New Cuyahoga County GOP chair takes in virtual convention while preparing for very real election

Posted at 6:45 PM, Aug 26, 2020
and last updated 2020-08-26 19:15:50-04

CUYAHOGA COUNTY, Ohio — We first introduced you to Republican delegate Lisa Stickan, Council president of Highland Heights, eight years ago this week from the floor of the Republican National Convention in Tampa Bay. As chair of the National Young Republican Federation, she had been asked to speak at that year's gathering.

"You know that was a great opportunity as well you know the energy you get from being at a convention," Stickan said. "It's a little different via zoom and social media and TV but I think that the voters are really experiencing the convention and they're tuning in in different ways and I think the message is coming across."

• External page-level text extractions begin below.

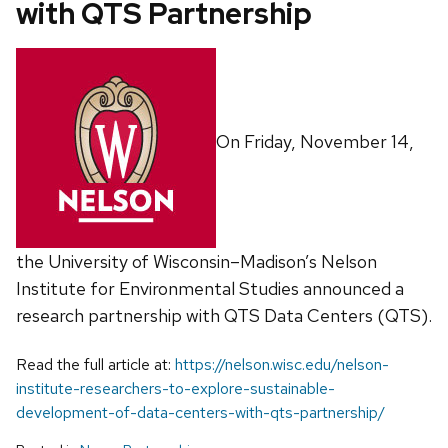
with QTS Partnership
On Friday, November 14,
the University of Wisconsin–Madison’s Nelson
Institute for Environmental Studies announced a
research partnership with QTS Data Centers (QTS).
Read the full article at:
https://nelson.wisc.edu/nelson-
institute-researchers-to-explore-sustainable-
development-of-data-centers-with-qts-partnership/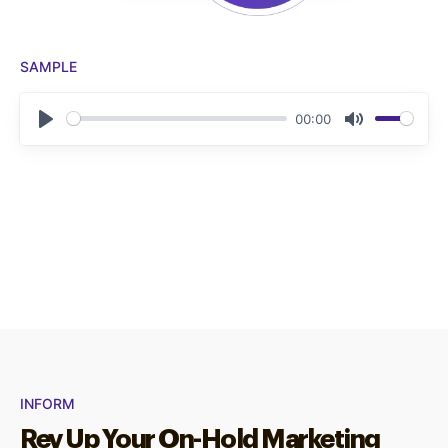
SAMPLE
00:00
Play
Mute
INFORM
Rev Up Your On-Hold Marketing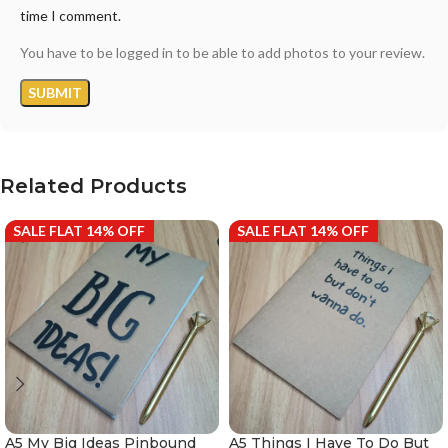
time I comment.
You have to be logged in to be able to add photos to your review.
Related Products
SALE FLAT 14% OFF
SALE FLAT 14% OFF
A5 My Big Ideas Pinbound
A5 Things I Have To Do But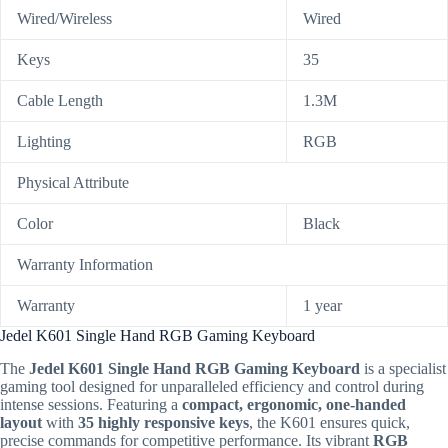
Wired/Wireless
Wired
Keys
35
Cable Length
1.3M
Lighting
RGB
Physical Attribute
Color
Black
Warranty Information
Warranty
1 year
Jedel K601 Single Hand RGB Gaming Keyboard
The
Jedel K601 Single Hand RGB Gaming Keyboard
is a specialist
gaming tool designed for unparalleled efficiency and control during
intense sessions. Featuring a
compact, ergonomic, one-handed
layout
with
35 highly responsive keys
, the K601 ensures quick,
precise commands for competitive performance. Its vibrant
RGB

She would hope so because her role in 2020 is not just as a delegate but as the new chair of the Cuyahoga County Republican Party. She is the first woman to hold the post by defeating longtime GOP Chair Rob Frost earlier this summer. It was a position Frost had held for the last 15 years.

"I'm very honored to serve as the first chairman of the Republican Party for Cuyahoga County," Stickan said. "It's been a smooth transition, we have a lot of energized people on the ground here in Cuyahoga County."

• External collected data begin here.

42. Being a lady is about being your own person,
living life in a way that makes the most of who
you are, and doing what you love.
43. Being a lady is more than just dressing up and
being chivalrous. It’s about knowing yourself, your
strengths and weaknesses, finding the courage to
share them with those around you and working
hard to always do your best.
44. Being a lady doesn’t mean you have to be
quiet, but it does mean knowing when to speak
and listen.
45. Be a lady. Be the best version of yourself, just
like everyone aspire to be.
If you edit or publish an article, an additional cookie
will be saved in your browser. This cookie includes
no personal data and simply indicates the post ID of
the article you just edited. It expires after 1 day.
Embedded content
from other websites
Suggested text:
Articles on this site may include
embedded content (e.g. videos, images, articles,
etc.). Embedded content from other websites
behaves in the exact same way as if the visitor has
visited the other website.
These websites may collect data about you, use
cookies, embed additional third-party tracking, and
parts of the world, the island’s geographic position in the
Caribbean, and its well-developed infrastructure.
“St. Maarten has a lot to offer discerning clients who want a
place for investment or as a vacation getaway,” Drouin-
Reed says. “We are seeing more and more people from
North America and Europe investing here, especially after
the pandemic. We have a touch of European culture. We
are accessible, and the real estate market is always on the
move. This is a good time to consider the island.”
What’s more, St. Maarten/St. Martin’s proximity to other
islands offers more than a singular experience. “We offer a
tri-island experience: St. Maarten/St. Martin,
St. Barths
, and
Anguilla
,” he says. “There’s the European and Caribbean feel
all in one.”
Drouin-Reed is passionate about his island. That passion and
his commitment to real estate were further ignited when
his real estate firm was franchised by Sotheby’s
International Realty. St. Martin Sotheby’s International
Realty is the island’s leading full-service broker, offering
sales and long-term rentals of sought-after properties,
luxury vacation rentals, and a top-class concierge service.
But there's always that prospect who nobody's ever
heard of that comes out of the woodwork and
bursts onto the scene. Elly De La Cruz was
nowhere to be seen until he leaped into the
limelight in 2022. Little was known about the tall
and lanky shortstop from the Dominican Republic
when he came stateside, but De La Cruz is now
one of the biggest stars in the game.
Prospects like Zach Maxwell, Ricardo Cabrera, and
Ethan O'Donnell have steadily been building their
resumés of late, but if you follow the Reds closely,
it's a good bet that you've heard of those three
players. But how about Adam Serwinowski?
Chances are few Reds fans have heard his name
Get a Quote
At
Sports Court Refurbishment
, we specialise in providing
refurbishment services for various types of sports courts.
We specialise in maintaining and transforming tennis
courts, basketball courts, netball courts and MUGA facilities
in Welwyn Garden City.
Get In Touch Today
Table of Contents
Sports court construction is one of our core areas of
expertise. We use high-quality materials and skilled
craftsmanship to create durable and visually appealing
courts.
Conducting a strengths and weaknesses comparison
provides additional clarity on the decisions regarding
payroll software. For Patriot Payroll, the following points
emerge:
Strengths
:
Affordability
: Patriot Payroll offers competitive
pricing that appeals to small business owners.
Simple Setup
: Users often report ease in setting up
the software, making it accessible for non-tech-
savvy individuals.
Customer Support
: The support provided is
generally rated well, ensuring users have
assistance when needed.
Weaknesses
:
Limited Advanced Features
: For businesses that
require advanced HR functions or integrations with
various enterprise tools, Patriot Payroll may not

Her election was part of a move that started at the state level as Republican leadership shifts from the John Kasich contingent to that of President Trump. Former state chair Matt Borges was replaced by Jane Timken just two weeks before President Trump was sworn in in 2017.

"I think a lot of the Republicans that supported John Kasich then are supporting President Trump now also there's been a lot of new voices added to the table, there's a lot of interest in President Trump," Stickan said. "You see a lot of different union members different people who are still Democrat but support the president."

While a recent ABC News/Washington Post Poll had President Trump trailing Joe Biden by 12 points the gap among women was 16. You wouldn't know that though to look at GOP leadership where the chairs of the Cuyahoga County, Ohio and National Republican Parties are all women.

"I think in terms of the message," Stickan said. "I think female voters care about a lot of the same issues as any voter I think they care about a strong economy, families, educational opportunities, safe communities I think these are all things that do touch upon that voting group and also voters in general.

"I just think that's what the president is doing this week with this convention is making sure he brings that case to the voters including women voters and they can really see his accomplishments," she said.